■ What the task asks ■
Reproduce the data word for word, keeping every line complete.

■ Data listing ■
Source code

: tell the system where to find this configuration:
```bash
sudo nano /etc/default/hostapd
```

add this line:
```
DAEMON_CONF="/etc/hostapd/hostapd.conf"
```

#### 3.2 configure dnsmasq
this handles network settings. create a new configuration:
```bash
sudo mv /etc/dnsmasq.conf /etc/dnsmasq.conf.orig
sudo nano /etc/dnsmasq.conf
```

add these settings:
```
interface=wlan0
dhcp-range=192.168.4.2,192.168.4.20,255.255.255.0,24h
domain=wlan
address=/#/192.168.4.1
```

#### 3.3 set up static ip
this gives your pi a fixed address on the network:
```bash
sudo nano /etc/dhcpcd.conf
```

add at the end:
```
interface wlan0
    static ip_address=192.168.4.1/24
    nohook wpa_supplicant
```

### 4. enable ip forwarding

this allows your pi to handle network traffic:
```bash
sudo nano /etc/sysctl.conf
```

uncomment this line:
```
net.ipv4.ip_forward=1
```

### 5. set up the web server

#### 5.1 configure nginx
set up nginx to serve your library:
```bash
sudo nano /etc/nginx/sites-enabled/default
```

■ Finished exercise ■
Source code

: tell the system where to find this configuration:
```bash
sudo nano /etc/default/hostapd
```

add this line:
```
DAEMON_CONF="/etc/hostapd/hostapd.conf"
```

#### 3.2 configure dnsmasq
this handles network settings. create a new configuration:
```bash
sudo mv /etc/dnsmasq.conf /etc/dnsmasq.conf.orig
sudo nano /etc/dnsmasq.conf
```

add these settings:
```
interface=wlan0
dhcp-range=192.168.4.2,192.168.4.20,255.255.255.0,24h
domain=wlan
address=/#/192.168.4.1
```

#### 3.3 set up static ip
this gives your pi a fixed address on the network:
```bash
sudo nano /etc/dhcpcd.conf
```

add at the end:
```
interface wlan0
    static ip_address=192.168.4.1/24
    nohook wpa_supplicant
```

### 4. enable ip forwarding

this allows your pi to handle network traffic:
```bash
sudo nano /etc/sysctl.conf
```

uncomment this line:
```
net.ipv4.ip_forward=1
```

### 5. set up the web server

#### 5.1 configure nginx
set up nginx to serve your library:
```bash
sudo nano /etc/nginx/sites-enabled/default
```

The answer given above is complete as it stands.